▶ Aim of the exercise
Whenever a line in the entries below contains the string "begin", copy that line.
------------------------------------------------
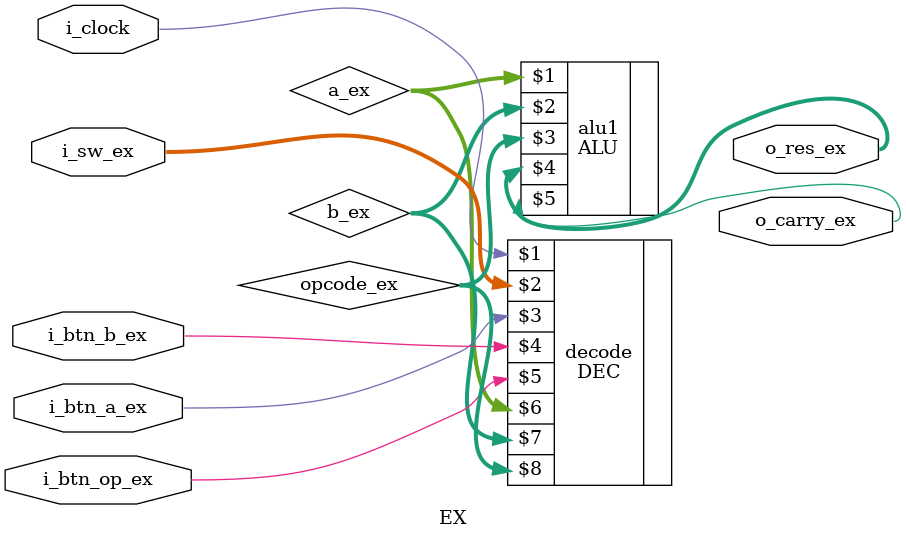
<source format=v>
`timescale 1ns / 1ps


module EX
#(
    parameter SIZE_OPERANDOS= 9,
    parameter SIZE_SW = 9,
    parameter SIZE_OPERACION = 6

)
(
    input wire i_clock,
    input wire  [(SIZE_SW-1):0] i_sw_ex, //switches 
    input wire i_btn_a_ex,
    input wire i_btn_b_ex,
    input wire i_btn_op_ex,
    output wire signed [(SIZE_OPERANDOS-1):0] o_res_ex,
    output wire o_carry_ex
);

  // Cables que interconectan los modulos
    wire [(SIZE_OPERACION-1):0] opcode_ex;
    wire [(SIZE_OPERANDOS-1):0] a_ex;
    wire [(SIZE_OPERANDOS-1):0] b_ex;
    //instancia de submodulos
    ALU  #(SIZE_OPERANDOS)alu1 (a_ex,b_ex,opcode_ex,o_res_ex, o_carry_ex);
    DEC #( SIZE_OPERANDOS,SIZE_SW,SIZE_OPERACION ) decode ( 
                                                                i_clock,
                                                                i_sw_ex,
                                                                i_btn_a_ex,
                                                                i_btn_b_ex,
                                                                i_btn_op_ex,
                                                                a_ex,
                                                                b_ex,
                                                                opcode_ex
    
    );
    
endmodule

</source>
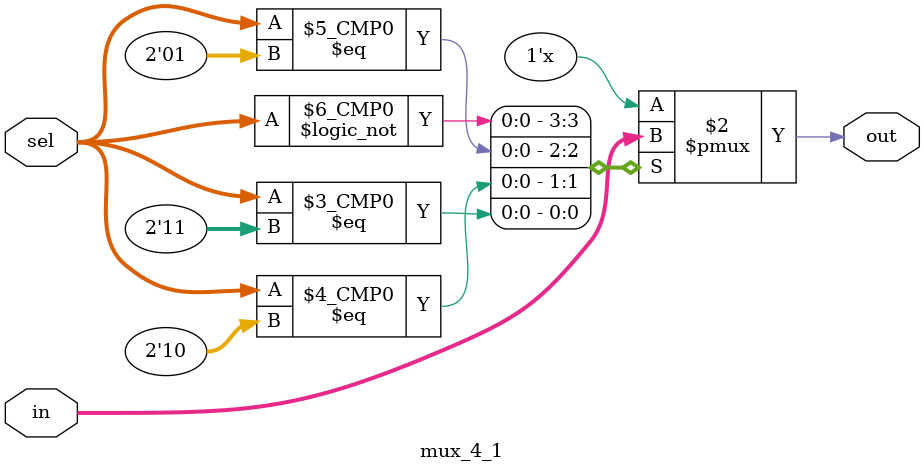
<source format=v>
module mux_4_1(
    input [3:0] in,
    input [1:0] sel,
    output reg out
    );
    always @(*) begin
        case(sel)
            2'b00:out = in[3];
            2'b01:out = in[2];
            2'b10:out = in[1];
            2'b11:out = in[0];
        endcase
    end
endmodule
</source>
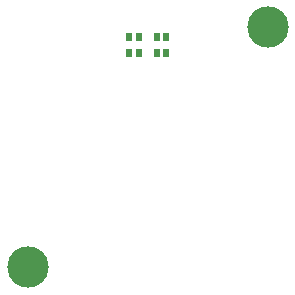
<source format=gbr>
%TF.GenerationSoftware,KiCad,Pcbnew,7.0.9*%
%TF.CreationDate,2023-12-14T21:42:17-08:00*%
%TF.ProjectId,encoder-board,656e636f-6465-4722-9d62-6f6172642e6b,rev?*%
%TF.SameCoordinates,Original*%
%TF.FileFunction,Soldermask,Bot*%
%TF.FilePolarity,Negative*%
%FSLAX46Y46*%
G04 Gerber Fmt 4.6, Leading zero omitted, Abs format (unit mm)*
G04 Created by KiCad (PCBNEW 7.0.9) date 2023-12-14 21:42:17*
%MOMM*%
%LPD*%
G01*
G04 APERTURE LIST*
%ADD10C,3.500000*%
%ADD11R,0.550013X0.800000*%
G04 APERTURE END LIST*
D10*
%TO.C,H2*%
X27940000Y-48260000D03*
%TD*%
%TO.C,H1*%
X48260000Y-27940000D03*
%TD*%
D11*
%TO.C,U1*%
X39662102Y-30128973D03*
X38862000Y-30128973D03*
X38862000Y-28799027D03*
X39661848Y-28799027D03*
%TD*%
%TO.C,U2*%
X37338254Y-30128973D03*
X36538152Y-30128973D03*
X36538152Y-28799027D03*
X37338000Y-28799027D03*
%TD*%
M02*

</source>
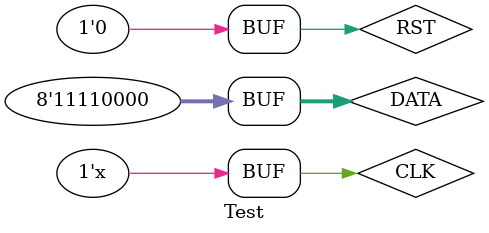
<source format=v>
`timescale 1ns / 1ps


module Test;

	// Inputs
	reg CLK;
	reg RST;
	reg [7:0] DATA;

	// Outputs
	wire TX;
	wire [3:0] count_r;

	// Instantiate the Unit Under Test (UUT)
	UART uut (
		.CLK(CLK), 
		.RST(RST), 
		.DATA(DATA), 
		.TX(TX), 
		.count_r(count_r)
	);

	initial begin
		// Initialize Inputs
		CLK = 0;
		RST = 1;
		DATA = 8'b11110000;

		// Wait 100 ns for global reset to finish
		#100;
		RST=0;
        
		// Add stimulus here

	end
	always begin
	# 41.667 CLK =~ CLK;
	end
      
endmodule


</source>
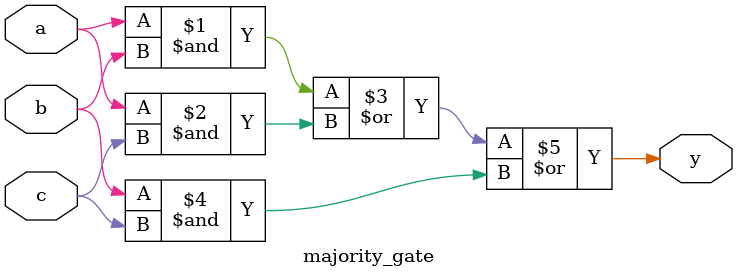
<source format=v>
module majority_gate (
    input a,
    input b,
    input c,
    output y
);
    assign y = (a & b) | (a & c) | (b & c);
endmodule

</source>
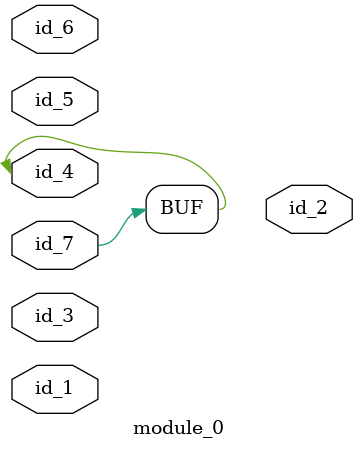
<source format=v>
module module_0 (
    id_1,
    id_2,
    id_3,
    id_4,
    id_5,
    id_6,
    id_7
);
  input id_7;
  inout id_6;
  input id_5;
  inout id_4;
  input id_3;
  output id_2;
  input id_1;
  always id_4 <= id_7;
endmodule

</source>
------------------------------------------------
▶ Reply
    always @(*) begin
	initial begin
	always begin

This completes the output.